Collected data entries
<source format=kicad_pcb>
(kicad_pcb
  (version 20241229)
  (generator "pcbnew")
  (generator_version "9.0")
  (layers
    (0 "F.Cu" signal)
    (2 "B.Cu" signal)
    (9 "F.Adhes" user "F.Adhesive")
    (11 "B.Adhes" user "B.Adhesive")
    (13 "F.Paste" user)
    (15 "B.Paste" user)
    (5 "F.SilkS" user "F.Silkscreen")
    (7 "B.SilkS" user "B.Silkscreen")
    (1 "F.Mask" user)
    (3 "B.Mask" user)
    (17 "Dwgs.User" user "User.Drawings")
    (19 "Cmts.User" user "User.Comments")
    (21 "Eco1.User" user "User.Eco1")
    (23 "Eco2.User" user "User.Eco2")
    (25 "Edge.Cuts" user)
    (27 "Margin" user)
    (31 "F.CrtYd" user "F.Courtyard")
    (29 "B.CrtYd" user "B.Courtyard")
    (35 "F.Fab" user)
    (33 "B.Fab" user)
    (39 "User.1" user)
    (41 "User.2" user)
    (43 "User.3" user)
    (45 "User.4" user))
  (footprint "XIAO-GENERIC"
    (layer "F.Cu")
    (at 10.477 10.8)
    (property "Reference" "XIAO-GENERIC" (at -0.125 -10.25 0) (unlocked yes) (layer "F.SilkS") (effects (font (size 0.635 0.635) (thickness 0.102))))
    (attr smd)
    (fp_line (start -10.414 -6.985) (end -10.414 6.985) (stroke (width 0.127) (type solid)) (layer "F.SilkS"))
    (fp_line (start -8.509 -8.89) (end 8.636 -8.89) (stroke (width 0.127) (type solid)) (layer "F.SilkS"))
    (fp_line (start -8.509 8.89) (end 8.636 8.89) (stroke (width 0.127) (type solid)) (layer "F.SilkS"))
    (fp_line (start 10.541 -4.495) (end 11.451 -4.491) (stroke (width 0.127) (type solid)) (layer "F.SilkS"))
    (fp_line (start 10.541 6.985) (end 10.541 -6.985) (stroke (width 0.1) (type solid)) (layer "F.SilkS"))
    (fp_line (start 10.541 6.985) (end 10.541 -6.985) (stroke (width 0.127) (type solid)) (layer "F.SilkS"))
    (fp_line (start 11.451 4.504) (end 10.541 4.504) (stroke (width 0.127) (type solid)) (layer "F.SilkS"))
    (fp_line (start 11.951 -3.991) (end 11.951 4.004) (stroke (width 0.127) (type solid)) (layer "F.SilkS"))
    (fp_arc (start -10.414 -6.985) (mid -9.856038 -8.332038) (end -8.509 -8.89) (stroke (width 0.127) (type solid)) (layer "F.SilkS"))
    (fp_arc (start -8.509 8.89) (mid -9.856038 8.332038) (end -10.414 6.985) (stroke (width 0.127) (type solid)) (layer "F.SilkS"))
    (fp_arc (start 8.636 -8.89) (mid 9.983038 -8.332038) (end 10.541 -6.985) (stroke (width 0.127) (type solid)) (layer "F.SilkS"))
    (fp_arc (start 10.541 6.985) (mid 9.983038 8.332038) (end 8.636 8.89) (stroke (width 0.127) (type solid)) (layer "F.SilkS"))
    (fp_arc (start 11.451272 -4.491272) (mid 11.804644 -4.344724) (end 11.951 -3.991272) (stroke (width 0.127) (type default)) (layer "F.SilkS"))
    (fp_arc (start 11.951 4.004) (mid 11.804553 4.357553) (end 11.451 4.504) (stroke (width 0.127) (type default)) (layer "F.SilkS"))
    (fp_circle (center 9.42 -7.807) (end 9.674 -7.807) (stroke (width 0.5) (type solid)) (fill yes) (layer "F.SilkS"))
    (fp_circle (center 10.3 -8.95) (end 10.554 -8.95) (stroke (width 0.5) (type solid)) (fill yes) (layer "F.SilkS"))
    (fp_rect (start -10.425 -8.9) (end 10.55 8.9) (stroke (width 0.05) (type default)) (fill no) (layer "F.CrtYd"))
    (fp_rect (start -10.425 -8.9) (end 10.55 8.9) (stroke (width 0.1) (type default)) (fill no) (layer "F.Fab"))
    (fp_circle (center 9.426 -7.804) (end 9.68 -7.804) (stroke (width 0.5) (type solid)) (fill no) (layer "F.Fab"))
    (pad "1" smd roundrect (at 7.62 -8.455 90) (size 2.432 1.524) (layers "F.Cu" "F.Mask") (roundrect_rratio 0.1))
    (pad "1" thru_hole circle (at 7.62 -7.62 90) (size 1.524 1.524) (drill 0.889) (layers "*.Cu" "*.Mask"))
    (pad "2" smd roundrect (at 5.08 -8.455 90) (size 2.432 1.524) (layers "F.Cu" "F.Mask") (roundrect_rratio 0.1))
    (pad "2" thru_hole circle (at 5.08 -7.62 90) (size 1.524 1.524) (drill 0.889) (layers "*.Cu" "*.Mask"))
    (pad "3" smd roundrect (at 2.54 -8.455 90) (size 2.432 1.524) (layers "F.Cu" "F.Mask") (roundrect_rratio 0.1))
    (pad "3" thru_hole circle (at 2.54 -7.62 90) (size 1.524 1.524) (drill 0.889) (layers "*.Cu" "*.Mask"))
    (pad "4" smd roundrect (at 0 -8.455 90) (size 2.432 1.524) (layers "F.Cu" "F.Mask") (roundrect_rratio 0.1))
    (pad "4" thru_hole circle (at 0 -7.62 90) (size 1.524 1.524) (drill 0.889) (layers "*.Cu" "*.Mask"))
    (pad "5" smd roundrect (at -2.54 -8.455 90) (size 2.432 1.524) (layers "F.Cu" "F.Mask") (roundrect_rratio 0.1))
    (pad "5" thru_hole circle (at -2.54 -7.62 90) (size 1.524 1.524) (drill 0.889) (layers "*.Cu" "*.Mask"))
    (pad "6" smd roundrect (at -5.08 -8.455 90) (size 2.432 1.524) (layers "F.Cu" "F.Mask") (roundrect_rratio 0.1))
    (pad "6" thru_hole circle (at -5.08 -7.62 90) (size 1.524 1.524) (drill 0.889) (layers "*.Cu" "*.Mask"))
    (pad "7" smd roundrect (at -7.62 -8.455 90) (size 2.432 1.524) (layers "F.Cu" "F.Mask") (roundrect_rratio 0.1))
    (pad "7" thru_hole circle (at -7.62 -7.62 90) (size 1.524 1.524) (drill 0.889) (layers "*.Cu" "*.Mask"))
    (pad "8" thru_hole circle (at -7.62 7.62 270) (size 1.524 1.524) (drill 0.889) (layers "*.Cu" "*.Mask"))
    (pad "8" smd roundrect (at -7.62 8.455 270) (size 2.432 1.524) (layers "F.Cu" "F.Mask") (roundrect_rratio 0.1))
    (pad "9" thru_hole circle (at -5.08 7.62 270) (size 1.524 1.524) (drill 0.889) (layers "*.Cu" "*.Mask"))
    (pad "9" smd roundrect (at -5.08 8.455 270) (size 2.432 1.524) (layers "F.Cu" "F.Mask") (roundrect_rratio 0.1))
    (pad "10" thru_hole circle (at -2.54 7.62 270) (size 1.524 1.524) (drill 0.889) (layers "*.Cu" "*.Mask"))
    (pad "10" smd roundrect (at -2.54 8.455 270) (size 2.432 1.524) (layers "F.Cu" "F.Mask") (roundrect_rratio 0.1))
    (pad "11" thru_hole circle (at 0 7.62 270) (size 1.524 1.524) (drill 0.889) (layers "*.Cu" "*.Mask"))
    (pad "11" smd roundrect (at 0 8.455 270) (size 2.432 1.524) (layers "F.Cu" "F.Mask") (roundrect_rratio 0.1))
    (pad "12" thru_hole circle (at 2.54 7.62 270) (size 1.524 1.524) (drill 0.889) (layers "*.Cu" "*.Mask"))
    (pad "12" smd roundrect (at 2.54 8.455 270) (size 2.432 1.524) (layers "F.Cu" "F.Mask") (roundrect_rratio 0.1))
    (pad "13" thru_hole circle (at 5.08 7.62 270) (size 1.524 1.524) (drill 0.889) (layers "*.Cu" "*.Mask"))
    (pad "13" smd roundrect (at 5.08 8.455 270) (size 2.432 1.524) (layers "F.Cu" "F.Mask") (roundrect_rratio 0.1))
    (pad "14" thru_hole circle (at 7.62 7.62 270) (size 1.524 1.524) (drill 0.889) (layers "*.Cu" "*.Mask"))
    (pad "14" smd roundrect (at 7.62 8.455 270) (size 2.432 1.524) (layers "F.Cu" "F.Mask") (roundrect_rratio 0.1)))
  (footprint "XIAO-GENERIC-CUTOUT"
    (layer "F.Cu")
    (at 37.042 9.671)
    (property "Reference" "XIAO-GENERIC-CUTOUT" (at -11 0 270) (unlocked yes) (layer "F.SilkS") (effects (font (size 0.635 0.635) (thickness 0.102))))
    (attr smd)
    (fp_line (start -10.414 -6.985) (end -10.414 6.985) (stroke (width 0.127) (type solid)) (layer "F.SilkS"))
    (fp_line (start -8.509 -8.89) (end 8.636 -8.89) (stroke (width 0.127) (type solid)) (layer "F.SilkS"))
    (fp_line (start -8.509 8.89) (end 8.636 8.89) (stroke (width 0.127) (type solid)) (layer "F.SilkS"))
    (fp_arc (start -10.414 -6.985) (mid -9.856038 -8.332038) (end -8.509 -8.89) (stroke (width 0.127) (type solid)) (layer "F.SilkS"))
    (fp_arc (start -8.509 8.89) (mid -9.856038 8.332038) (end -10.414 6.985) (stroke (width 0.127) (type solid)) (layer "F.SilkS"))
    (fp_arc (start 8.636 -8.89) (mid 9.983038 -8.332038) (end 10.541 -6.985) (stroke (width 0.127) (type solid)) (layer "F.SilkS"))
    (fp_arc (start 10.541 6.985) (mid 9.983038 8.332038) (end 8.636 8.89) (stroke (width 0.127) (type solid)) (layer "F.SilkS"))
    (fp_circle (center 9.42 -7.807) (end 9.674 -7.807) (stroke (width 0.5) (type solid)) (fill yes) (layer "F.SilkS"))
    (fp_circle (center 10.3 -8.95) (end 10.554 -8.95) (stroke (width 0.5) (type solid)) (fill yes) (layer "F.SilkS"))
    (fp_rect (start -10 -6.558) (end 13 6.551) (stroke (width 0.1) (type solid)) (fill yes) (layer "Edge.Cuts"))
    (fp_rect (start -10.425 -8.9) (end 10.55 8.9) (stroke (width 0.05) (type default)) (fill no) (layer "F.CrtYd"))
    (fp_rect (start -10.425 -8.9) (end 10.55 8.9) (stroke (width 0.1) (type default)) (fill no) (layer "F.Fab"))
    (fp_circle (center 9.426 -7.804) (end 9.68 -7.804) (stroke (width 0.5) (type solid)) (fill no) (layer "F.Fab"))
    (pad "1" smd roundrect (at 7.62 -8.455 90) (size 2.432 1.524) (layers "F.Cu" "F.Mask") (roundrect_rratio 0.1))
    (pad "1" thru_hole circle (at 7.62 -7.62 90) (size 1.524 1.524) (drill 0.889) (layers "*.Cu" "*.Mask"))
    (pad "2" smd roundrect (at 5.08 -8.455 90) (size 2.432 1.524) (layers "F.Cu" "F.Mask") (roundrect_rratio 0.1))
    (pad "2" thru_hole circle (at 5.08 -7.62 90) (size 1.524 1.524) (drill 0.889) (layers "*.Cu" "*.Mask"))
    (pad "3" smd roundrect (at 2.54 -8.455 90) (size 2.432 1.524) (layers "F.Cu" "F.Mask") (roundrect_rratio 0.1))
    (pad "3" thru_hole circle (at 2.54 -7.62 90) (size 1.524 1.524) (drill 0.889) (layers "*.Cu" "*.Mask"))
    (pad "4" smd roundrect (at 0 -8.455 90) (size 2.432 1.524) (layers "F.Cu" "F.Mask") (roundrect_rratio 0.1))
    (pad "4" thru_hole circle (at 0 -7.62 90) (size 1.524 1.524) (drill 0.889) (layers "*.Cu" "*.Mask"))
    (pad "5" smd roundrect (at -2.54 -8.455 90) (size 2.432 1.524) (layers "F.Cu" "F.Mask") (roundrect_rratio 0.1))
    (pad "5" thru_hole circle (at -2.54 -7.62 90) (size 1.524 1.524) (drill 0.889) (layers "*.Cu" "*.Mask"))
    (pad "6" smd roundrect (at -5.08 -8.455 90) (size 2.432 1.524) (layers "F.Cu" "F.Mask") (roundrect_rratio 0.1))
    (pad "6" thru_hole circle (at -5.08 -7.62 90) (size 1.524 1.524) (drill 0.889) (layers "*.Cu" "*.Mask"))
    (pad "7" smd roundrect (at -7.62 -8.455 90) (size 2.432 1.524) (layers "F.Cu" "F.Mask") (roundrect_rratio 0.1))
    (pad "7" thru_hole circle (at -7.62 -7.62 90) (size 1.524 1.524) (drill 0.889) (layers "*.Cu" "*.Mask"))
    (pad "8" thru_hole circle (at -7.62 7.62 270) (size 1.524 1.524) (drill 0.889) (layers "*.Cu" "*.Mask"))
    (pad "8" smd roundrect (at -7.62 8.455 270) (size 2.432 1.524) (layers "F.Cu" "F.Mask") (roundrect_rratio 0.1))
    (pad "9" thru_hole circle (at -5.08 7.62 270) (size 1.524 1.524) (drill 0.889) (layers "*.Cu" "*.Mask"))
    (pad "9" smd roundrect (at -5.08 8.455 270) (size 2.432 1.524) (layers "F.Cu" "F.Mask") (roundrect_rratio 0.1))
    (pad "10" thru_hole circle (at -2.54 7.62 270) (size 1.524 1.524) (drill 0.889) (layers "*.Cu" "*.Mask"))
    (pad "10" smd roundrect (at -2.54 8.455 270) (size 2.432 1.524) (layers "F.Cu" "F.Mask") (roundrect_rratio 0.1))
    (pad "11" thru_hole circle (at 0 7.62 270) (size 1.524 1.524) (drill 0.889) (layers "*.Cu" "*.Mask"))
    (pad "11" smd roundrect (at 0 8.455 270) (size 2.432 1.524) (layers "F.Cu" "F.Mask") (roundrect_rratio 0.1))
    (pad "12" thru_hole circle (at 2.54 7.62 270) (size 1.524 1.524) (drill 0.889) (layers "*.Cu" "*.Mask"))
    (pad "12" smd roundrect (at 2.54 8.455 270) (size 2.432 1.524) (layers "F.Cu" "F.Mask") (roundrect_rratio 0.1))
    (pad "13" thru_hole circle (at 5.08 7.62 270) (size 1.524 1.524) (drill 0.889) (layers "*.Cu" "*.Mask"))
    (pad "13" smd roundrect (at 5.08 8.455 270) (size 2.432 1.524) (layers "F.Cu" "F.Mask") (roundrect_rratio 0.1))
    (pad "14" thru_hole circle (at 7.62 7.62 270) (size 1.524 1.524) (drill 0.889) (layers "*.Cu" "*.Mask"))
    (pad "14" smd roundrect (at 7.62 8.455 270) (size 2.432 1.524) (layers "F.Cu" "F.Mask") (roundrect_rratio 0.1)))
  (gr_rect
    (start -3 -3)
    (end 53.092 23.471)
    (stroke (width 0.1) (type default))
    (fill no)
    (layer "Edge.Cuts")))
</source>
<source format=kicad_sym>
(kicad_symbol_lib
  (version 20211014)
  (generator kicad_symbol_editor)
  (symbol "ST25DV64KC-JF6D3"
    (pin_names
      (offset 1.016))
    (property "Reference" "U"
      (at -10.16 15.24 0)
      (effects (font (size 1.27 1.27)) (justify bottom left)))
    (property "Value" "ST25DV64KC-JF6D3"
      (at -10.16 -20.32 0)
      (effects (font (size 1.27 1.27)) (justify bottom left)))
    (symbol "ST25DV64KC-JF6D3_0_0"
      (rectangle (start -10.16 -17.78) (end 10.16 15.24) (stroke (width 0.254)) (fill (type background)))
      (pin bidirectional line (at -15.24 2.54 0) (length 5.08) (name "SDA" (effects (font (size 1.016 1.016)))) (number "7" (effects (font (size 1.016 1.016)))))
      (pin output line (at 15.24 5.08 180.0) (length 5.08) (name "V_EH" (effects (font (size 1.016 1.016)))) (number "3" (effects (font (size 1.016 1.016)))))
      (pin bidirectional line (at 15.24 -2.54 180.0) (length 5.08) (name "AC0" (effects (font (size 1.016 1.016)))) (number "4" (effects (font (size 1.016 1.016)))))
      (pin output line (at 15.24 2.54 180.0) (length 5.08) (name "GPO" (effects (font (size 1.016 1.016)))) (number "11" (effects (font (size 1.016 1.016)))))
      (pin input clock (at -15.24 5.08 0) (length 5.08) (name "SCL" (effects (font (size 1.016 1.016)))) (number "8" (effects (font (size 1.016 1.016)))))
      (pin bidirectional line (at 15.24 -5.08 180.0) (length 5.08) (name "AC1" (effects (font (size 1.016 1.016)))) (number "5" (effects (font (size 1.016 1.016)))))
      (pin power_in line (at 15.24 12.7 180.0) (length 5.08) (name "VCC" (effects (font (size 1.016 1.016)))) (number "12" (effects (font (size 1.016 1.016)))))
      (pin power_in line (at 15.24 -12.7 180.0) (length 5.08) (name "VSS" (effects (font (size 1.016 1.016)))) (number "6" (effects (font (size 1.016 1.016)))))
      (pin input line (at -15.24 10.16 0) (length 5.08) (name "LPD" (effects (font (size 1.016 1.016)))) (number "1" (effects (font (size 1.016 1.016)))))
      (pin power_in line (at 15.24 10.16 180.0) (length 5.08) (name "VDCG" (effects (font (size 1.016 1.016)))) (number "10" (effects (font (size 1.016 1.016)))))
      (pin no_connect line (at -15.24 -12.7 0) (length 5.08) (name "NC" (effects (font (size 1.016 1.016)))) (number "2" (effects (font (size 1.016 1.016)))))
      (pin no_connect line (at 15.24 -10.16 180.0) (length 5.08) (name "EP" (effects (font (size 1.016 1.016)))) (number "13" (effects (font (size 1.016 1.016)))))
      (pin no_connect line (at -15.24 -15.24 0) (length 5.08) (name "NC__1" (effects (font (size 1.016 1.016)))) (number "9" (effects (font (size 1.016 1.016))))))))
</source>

> _Work instruction_:
Collect from the data above every line that includes "Edge".

> _Your response_:
    (25 "Edge.Cuts" user)
    (fp_rect (start -10 -6.558) (end 13 6.551) (stroke (width 0.1) (type solid)) (fill yes) (layer "Edge.Cuts"))
    (layer "Edge.Cuts")))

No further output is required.